Of course, for most people this kind of accounting is beside the point. Their horror over even the possibility of a meltdown means that the nuclear-power industry needs constant and aggressive regulation for the public to allow it to stay in business. 
Yet despite the 1979 accident at the Three Mile Island nuclear plant in Pennsylvania, the Nuclear Regulatory Commission has often been too timid in ensuring that America’s 104 commercial reactors are operated safely. Nuclear power is a textbook example of the problem of “regulatory capture” — in which an industry gains control of an agency meant to regulate it. Regulatory capture can be countered only by vigorous public scrutiny and Congressional oversight, but in the 32 years since Three Mile Island, interest in nuclear regulation has declined precipitously. 
In 2002, after the commission retreated from demanding an early inspection of a reactor,Davis-Besse in Ohio, that it suspected was operating in a dangerous condition, its own inspector general concluded that it “appears to have informally established an unreasonably high burden of requiring absolute proof of a safety problem, versus lack of a reasonable assurance of maintaining public health and safety.” 

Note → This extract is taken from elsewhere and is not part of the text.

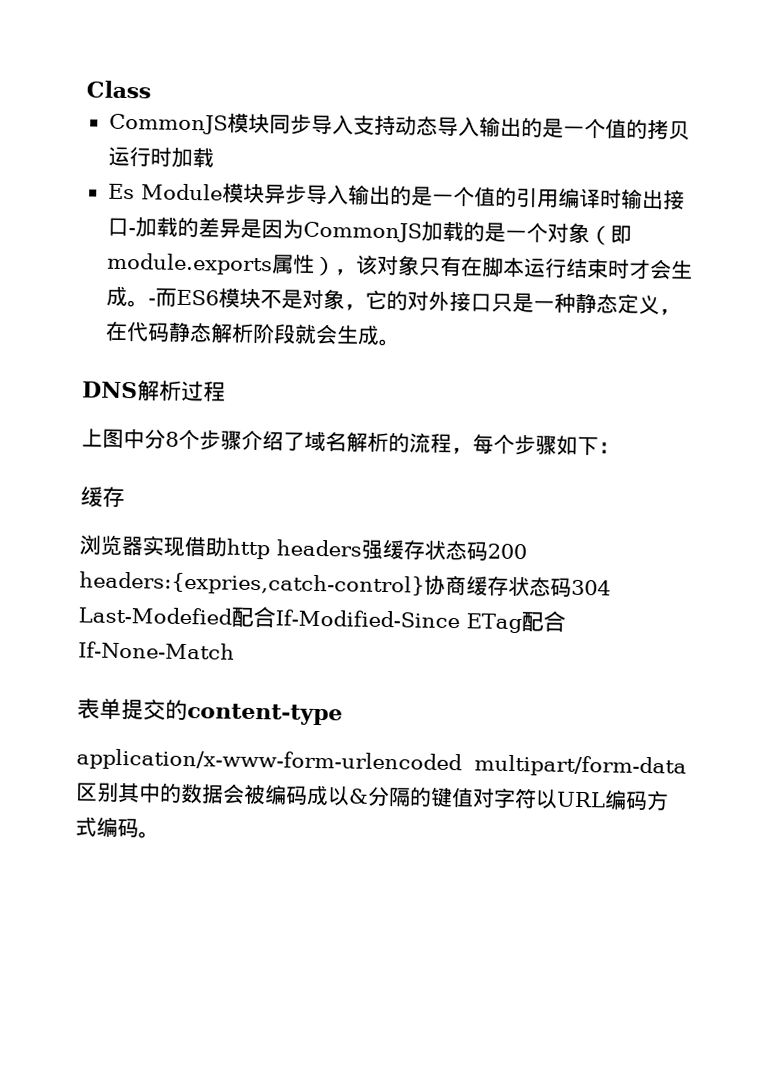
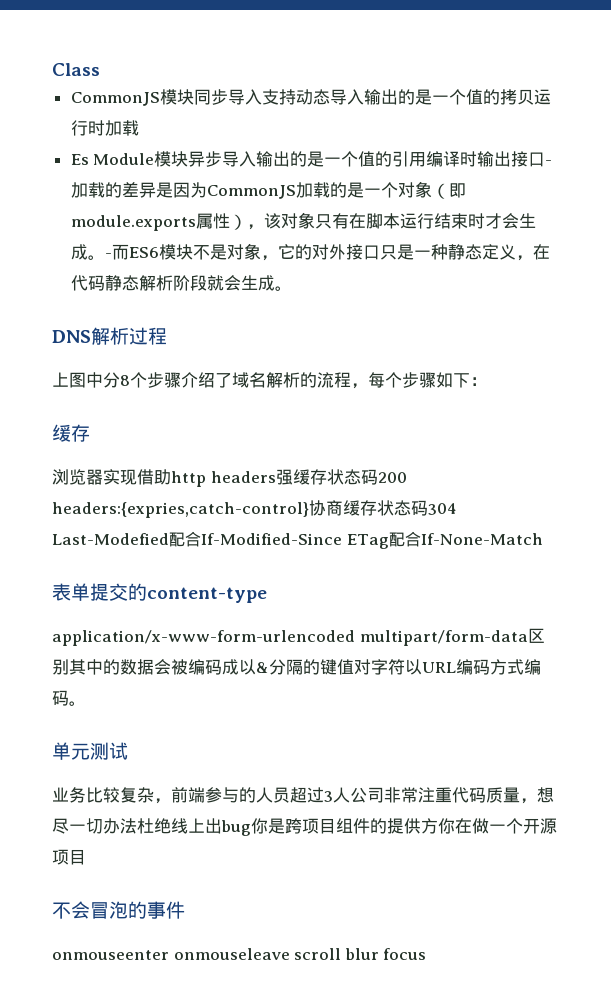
(160, 835) none -> [52,742,128,760] [52,787,554,804] [52,818,557,836] [52,849,86,865] [52,901,185,919] [52,948,427,960] // 单元测试 // 业务比较复杂，前端参与的人员超过3人公司非常注重代码质量，想尽一切办法杜绝线上出bug你是跨项目组件的提供方你在做一个开源项目 // 不会冒泡的事件 // onmouseenter onmouseleave scroll blur focus

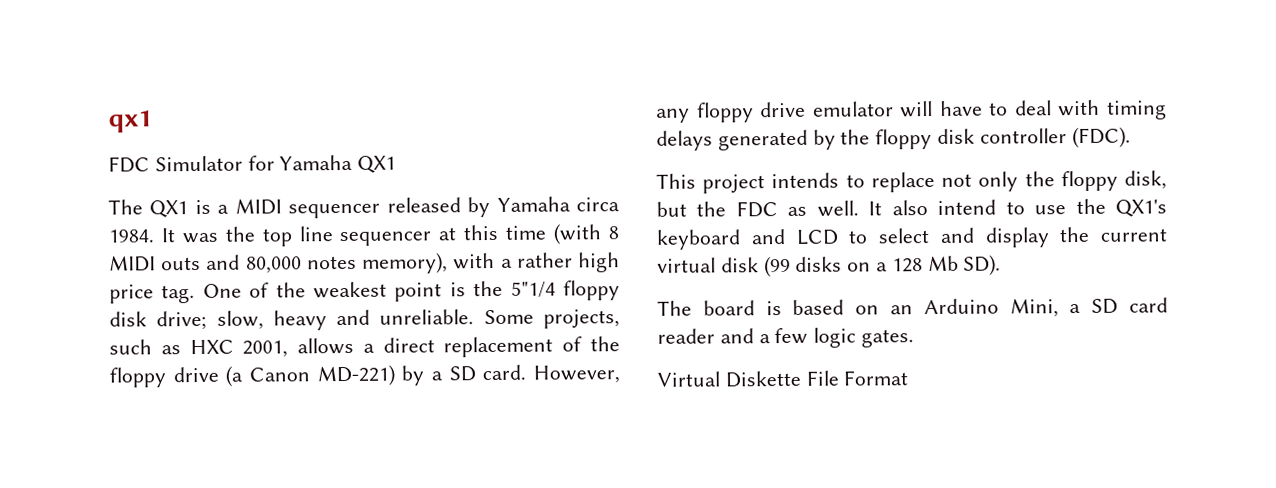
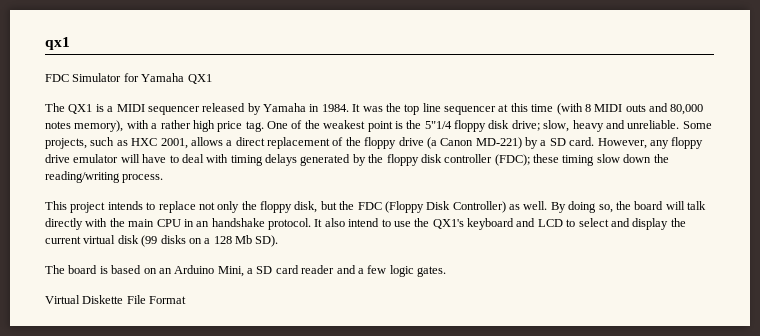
[576,197,620,212] circa -> [309,104,320,112] in
[1071,126,1131,149] (FDC). -> [494,154,669,166] [45,171,164,183] (FDC); these timing slow down the reading/writing process.
[787,200,859,217] as well. -> [384,201,706,213] [45,218,311,230] (Floppy Disk Controller) as well. By doing so, the board will talk directly with the main CPU in an handshake protocol.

Even before Three Mile Island, a group of nuclear engineers had proposed that filtered vents be attached to buildings around reactors, which are intended to contain the gases released from overheated fuel. If the pressure inside these containment buildings increased dangerously — as has happened repeatedly at Fukushima — the vents would release these gases after the filters greatly reduced their radioactivity. 
France and Germany installed such filters in their plants, but the Nuclear Regulatory Commission declined to require them. Given the influence of America’s example, had the commission demanded the addition of filtered vents, they would likely have been required worldwide, including in Japan.